Kernel bugs: out of control?
Posted May 11, 2006 8:51 UTC (Thu) by
tialaramex (subscriber, #21167)
In reply to:
Kernel bugs: out of control? by malor
Parent article:
Kernel bugs: out of control?
That's definitely one side of the coin, and if its the only side that resonates with what you do (e.g. if you have a pile of 3-5 year old web servers running a patched Linux) then I'm glad you're able to enjoy 2.4 series kernels and that you feel so strongly about quality.
However, the OTHER side of the coin is that a lot of people own hardware that wasn't supported five micro versions ago (2.6.11) and didn't work well enough to be really acceptable as a main desktop/ laptop system until the last two or three versions, and there are people who are waiting for things in 2.6.17 or so before their hardware will work.

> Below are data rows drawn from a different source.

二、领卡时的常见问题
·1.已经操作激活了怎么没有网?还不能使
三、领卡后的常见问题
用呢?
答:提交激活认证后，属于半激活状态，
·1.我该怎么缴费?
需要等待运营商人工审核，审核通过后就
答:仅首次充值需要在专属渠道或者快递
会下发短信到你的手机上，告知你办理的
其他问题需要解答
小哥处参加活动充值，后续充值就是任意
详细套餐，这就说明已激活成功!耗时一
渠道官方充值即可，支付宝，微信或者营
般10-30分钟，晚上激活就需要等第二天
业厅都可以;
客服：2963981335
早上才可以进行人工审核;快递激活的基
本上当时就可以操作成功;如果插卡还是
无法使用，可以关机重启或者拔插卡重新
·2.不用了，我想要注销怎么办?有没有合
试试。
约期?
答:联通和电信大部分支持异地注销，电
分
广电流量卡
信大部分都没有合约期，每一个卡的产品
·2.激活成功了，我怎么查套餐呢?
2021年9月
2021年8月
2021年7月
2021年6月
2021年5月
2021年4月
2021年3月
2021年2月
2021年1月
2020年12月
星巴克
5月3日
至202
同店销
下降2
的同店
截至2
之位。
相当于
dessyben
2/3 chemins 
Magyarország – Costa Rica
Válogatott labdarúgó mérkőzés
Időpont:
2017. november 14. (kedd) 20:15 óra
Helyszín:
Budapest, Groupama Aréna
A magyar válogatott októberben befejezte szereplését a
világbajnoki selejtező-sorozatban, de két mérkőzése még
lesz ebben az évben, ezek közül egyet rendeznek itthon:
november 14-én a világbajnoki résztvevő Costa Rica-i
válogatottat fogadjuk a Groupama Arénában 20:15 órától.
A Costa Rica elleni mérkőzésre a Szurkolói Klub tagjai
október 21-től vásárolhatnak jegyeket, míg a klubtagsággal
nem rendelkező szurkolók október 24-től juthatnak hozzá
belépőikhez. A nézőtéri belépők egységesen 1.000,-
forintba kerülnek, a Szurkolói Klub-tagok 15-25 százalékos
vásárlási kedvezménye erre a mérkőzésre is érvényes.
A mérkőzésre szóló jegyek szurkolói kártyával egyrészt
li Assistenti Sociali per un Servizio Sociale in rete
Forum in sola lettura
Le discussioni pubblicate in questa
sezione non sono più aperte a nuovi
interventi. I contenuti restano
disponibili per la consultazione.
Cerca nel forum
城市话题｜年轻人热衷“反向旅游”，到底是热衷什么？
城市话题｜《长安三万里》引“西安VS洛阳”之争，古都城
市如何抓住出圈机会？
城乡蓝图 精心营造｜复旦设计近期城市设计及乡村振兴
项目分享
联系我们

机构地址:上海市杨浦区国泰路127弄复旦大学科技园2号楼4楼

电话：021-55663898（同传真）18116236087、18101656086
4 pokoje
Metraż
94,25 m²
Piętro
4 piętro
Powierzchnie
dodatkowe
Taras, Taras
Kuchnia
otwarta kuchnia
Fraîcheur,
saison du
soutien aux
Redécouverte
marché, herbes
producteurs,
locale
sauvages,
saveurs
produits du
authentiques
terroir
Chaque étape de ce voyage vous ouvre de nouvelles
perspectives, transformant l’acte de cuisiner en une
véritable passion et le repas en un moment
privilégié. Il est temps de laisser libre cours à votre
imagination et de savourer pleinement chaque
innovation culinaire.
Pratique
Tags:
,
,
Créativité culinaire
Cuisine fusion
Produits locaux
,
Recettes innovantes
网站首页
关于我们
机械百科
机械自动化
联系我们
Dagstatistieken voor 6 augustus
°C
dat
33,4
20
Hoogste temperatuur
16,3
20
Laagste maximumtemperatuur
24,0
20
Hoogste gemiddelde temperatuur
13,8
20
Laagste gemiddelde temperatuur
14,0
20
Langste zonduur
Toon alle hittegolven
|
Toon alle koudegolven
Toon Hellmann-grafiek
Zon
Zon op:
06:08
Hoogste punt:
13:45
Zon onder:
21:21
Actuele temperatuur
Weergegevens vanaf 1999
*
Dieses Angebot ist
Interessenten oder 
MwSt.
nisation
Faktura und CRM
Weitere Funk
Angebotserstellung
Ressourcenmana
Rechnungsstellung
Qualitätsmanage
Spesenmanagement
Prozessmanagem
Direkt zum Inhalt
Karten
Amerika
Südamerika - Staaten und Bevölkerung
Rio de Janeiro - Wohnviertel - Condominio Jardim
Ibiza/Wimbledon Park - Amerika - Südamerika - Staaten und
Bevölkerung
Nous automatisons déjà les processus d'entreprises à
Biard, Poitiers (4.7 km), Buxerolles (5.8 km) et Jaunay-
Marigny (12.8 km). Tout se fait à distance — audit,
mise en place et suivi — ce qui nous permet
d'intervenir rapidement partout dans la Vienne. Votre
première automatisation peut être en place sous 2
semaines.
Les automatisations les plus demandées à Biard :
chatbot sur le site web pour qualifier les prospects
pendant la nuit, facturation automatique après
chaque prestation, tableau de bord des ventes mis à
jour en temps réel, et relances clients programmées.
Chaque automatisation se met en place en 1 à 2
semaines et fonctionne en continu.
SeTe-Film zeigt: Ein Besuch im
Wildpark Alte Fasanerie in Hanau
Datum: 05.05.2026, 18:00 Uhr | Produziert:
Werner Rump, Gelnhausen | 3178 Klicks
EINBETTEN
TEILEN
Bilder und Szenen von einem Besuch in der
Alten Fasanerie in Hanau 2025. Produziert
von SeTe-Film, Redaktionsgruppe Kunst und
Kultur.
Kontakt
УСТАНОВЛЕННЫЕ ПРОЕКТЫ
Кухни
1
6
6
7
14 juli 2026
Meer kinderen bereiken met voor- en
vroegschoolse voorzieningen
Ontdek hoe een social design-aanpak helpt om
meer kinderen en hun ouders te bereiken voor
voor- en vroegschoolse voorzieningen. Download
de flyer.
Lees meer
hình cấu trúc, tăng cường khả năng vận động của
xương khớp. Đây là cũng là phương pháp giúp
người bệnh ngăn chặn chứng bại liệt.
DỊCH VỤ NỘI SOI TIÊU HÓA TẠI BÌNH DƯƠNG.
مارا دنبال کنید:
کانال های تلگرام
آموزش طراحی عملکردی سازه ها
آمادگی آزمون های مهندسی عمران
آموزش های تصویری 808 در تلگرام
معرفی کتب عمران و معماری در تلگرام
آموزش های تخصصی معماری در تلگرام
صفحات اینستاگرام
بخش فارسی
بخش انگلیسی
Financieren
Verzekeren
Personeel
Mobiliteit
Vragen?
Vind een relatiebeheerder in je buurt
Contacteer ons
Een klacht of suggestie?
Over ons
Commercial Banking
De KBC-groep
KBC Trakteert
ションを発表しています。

Under the old regime, my laptop would have stopped at "boots, but most things don't work properly" pending the transformation from 2.7.x to 2.8 stable, presumably some time in 2007. Obviously that means I wouldn't have bought this laptop, but instead an older, hard to obtain model with much worse specifications. Most people would have just junked Linux and gone to Windows or OS X.
Secondly it's unclear whether the bugs being fixed in new stable patches are just bugs that would previously have sat quietly in a queue for weeks, or (in the stable kernel series) for months, waiting for a new major release. We're quick to shout "foul" when Microsoft says that dozens of security fixes wrapped up as a Service Pack counts as one patch versus hundreds of separate package updates in a Linux distro, so we should be cautious before assuming that e.g. this week's fixes to SCTP would have been unnecessary in the "stable 2.6 series" world, rather than simply being delayed 12 weeks and then included without fanfare.
Nothing whatsoever prevents you from getting a gang of people together to maintain say 2.6.16-stable indefinitely. If you do it for more than a month or two and look serious about it, Linus will probably even bless it.